Description of the task:
Only the pictures should be dropped; copy the rest of the entries exactly.

Exercise inputs:

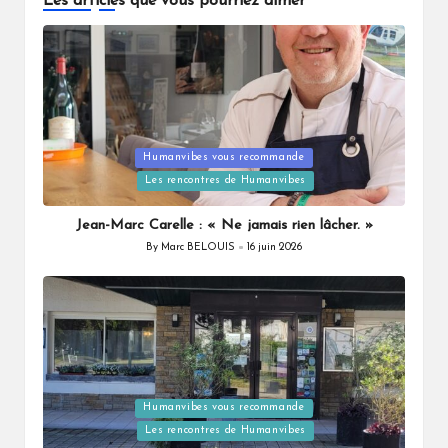
Les articles que vous pourriez aimer
Posted
Humanvibes vous recommande
in
Les rencontres de Humanvibes
Jean-Marc Carelle : « Ne jamais rien lâcher. »
By
Marc BELOUIS
16 juin 2026
Posted
by
Posted
Humanvibes vous recommande
in
Les rencontres de Humanvibes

Task solution:
Les articles que vous pourriez aimer
Posted
Humanvibes vous recommande
in
Les rencontres de Humanvibes
Jean-Marc Carelle : « Ne jamais rien lâcher. »
By
Marc BELOUIS
16 juin 2026
Posted
by
Posted
Humanvibes vous recommande
in
Les rencontres de Humanvibes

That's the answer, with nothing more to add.